All lines below containing "קממבר" are to be listed.

[Dataset entries]
* * *

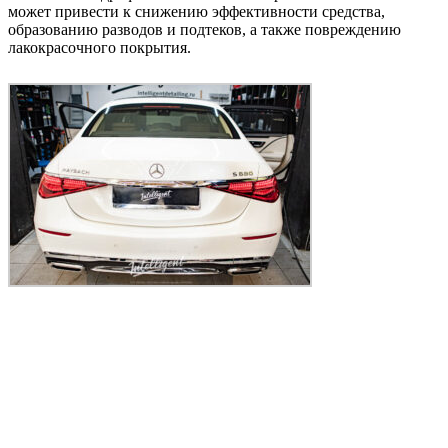
может привести к снижению эффективности средства,
образованию разводов и подтеков, а также повреждению
лакокрасочного покрытия.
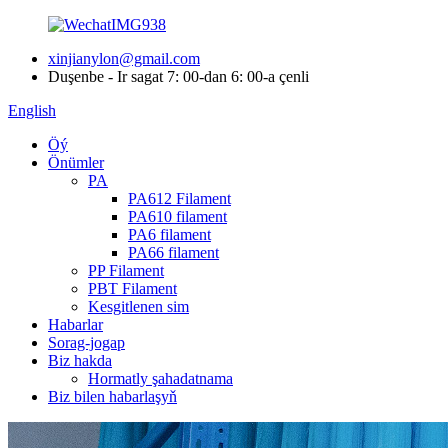
xinjianylon@gmail.com
Duşenbe - Ir sagat 7: 00-dan 6: 00-a çenli
English
Öý
Önümler
PA
PA612 Filament
PA610 filament
PA6 filament
PA66 filament
PP Filament
PBT Filament
Kesgitlenen sim
Habarlar
Sorag-jogap
Biz hakda
Hormatly şahadatnama
Biz bilen habarlaşyň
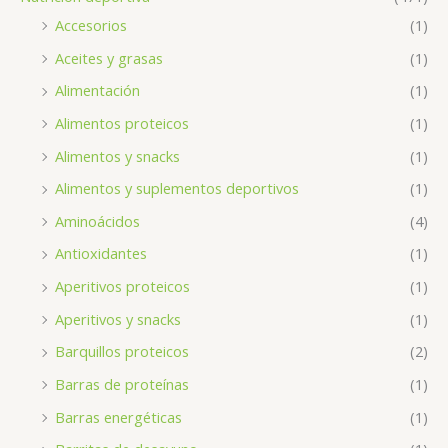
Accesorios
(1)
Aceites y grasas
(1)
Alimentación
(1)
Alimentos proteicos
(1)
Alimentos y snacks
(1)
Alimentos y suplementos deportivos
(1)
Aminoácidos
(4)
Antioxidantes
(1)
Aperitivos proteicos
(1)
Aperitivos y snacks
(1)
Barquillos proteicos
(2)
Barras de proteínas
(1)
Barras energéticas
(1)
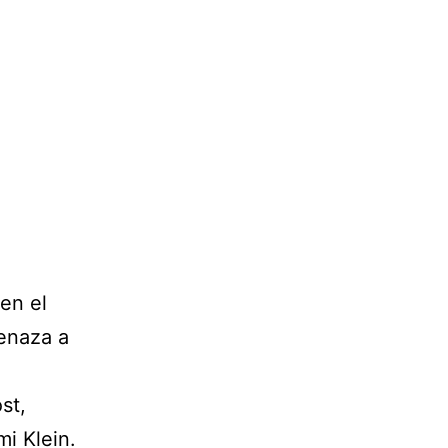
ven el
menaza a
st,
i Klein.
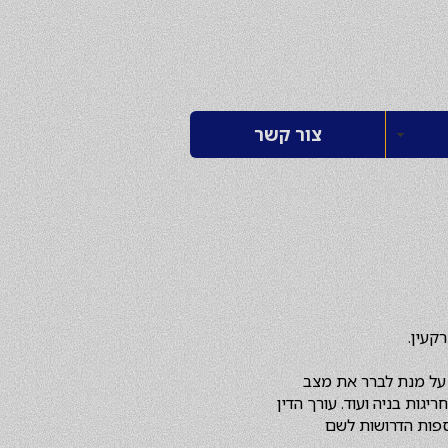
צור קשר
קעין.
ך על מנת לברר את מצב
גות בניה ועוד. עורך הדין
וספות הדרושות לשם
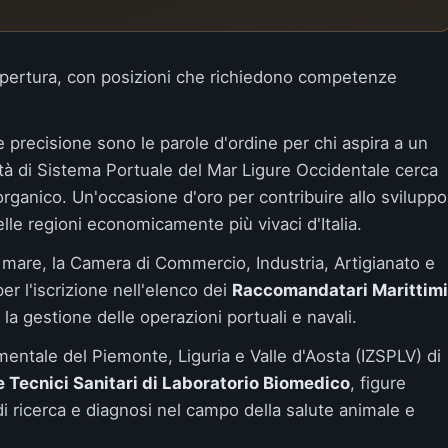
 apertura, con posizioni che richiedono competenze
e precisione sono le parole d'ordine per chi aspira a un
tà di Sistema Portuale del Mar Ligure Occidentale
cerca
organico. Un'occasione d'oro per contribuire allo sviluppo
elle regioni economicamente più vivaci d'Italia.
 mare, la
Camera di Commercio, Industria, Artigianato e
r l'iscrizione nell'elenco dei
Raccomandatari Marittimi
 la gestione delle operazioni portuali e navali.
imentale del Piemonte, Liguria e Valle d'Aosta (IZSPLV)
di
 Tecnici Sanitari di Laboratorio Biomedico
, figure
à di ricerca e diagnosi nel campo della salute animale e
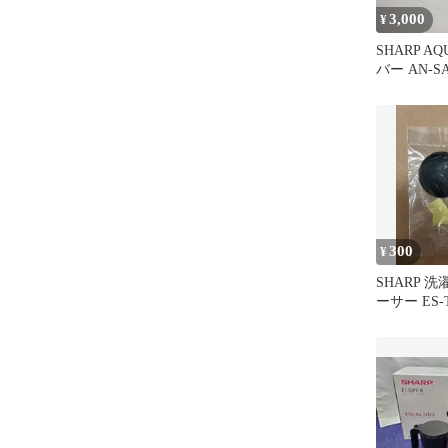
3,000
¥
SHARP A
バー AN-S
300
¥
SHARP 
ーサー ES-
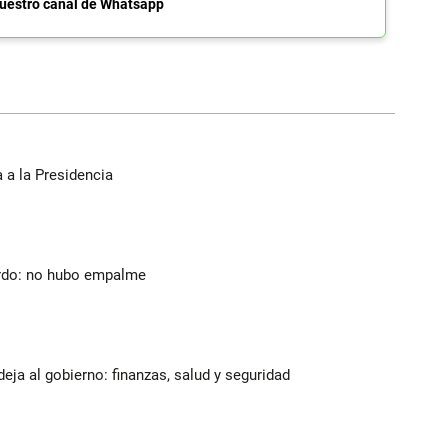
uestro canal de Whatsapp
a a la Presidencia
lardo: no hubo empalme
deja al gobierno: finanzas, salud y seguridad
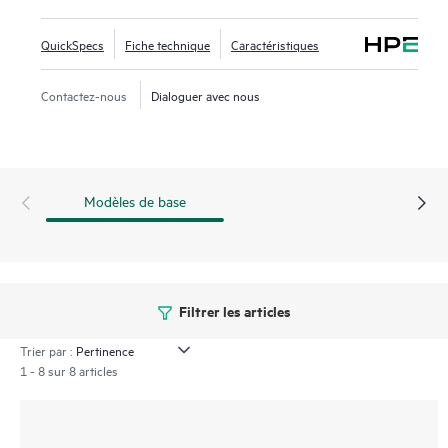
Intelligent Resilient Framework (IRF) assure une
disponibilité élevée. Prise en charge des fonctionnalités
QuickSpecs
Fiche technique
Caractéristiques
IPv4/IPv6, OpenFlow, et MPLS/VPLS pour assurer la
protection de l’investissement en facilitant la transition des
Contactez-nous
Dialoguer avec nous
réseaux IPv4 vers IPv6.
Ces commutateurs incluent également SmartMC sans coût
supplémentaire, et lorsque combinés à l’outil Intelligent
Modèles de base
Management Center (IMC), ils offrent à la fois la gestion du
réseau intégrée et une visibilité améliorée du réseau.
Filtrer les articles
Trier par :
1 - 8 sur 8 articles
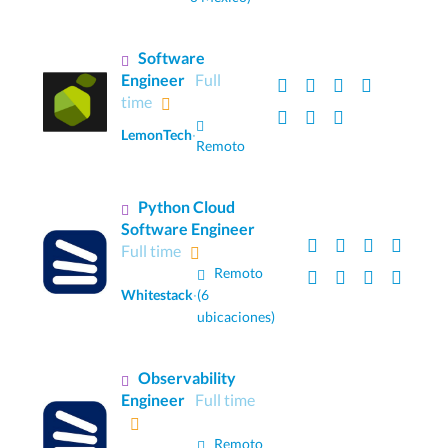
Software
Engineer
Full
time
LemonTech
·
Remoto
Python Cloud
Software Engineer
Full time
Remoto
Whitestack
·
(6
ubicaciones)
Observability
Engineer
Full time
Remoto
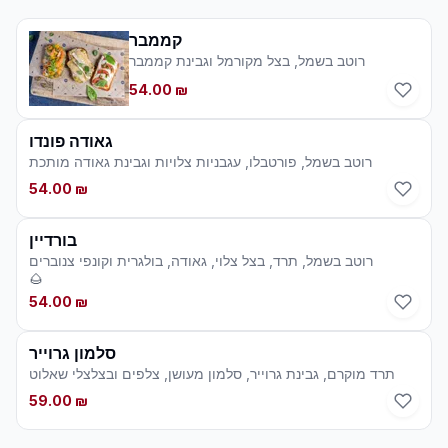
קממבר
רוטב בשמל, בצל מקורמל וגבינת קממבר
54.00 ₪
גאודה פונדו
רוטב בשמל, פורטבלו, עגבניות צלויות וגבינת גאודה מותכת
54.00 ₪
בורדיין
רוטב בשמל, תרד, בצל צלוי, גאודה, בולגרית וקונפי צנוברים
🌰
54.00 ₪
סלמון גרוייר
תרד מוקרם, גבינת גרוייר, סלמון מעושן, צלפים ובצלצלי שאלוט
59.00 ₪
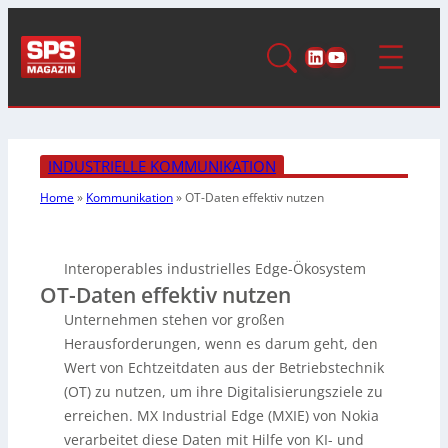
LinkedIn
YouTube
INDUSTRIELLE KOMMUNIKATION
Home
»
Kommunikation
»
OT-Daten effektiv nutzen
Interoperables industrielles Edge-Ökosystem
OT-Daten effektiv nutzen
Unternehmen stehen vor großen
Herausforderungen, wenn es darum geht, den
Wert von Echtzeitdaten aus der Betriebstechnik
(OT) zu nutzen, um ihre Digitalisierungsziele zu
erreichen. MX Industrial Edge (MXIE) von Nokia
verarbeitet diese Daten mit Hilfe von KI- und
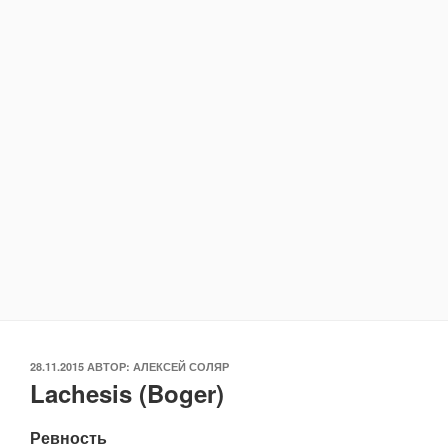
ОПУБЛИКОВАНО
28.11.2015
АВТОР:
АЛЕКСЕЙ СОЛЯР
Lachesis (Boger)
Ревность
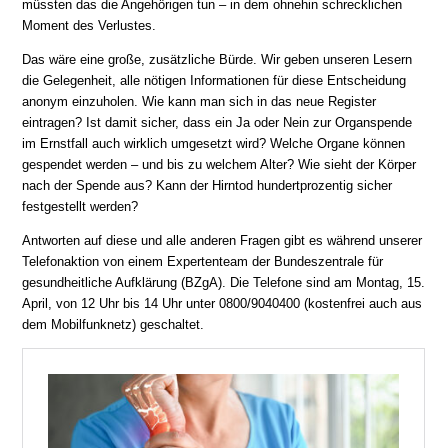
müssten das die Angehörigen tun – in dem ohnehin schrecklichen
Moment des Verlustes.
Das wäre eine große, zusätzliche Bürde. Wir geben unseren Lesern
die Gelegenheit, alle nötigen Informationen für diese Entscheidung
anonym einzuholen. Wie kann man sich in das neue Register
eintragen? Ist damit sicher, dass ein Ja oder Nein zur Organspende
im Ernstfall auch wirklich umgesetzt wird? Welche Organe können
gespendet werden – und bis zu welchem Alter? Wie sieht der Körper
nach der Spende aus? Kann der Hirntod hundertprozentig sicher
festgestellt werden?
Antworten auf diese und alle anderen Fragen gibt es während unserer
Telefonaktion von einem Expertenteam der Bundeszentrale für
gesundheitliche Aufklärung (BZgA). Die Telefone sind am Montag, 15.
April, von 12 Uhr bis 14 Uhr unter 0800/9040400 (kostenfrei auch aus
dem Mobilfunknetz) geschaltet.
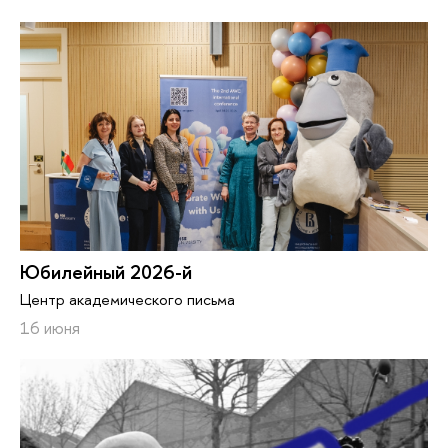
Юбилейный 2026-й
Центр академического письма
16 июня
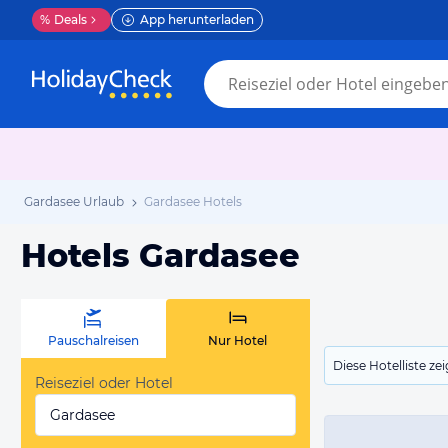
%
Deals
App herunterladen
Gardasee Urlaub
Gardasee Hotels
Hotels Gardasee
Pauschalreisen
Nur Hotel
Diese Hotelliste z
Reiseziel oder Hotel
Gardasee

* * *

Answer to the problem
קממבר
רוטב בשמל, בצל מקורמל וגבינת קממבר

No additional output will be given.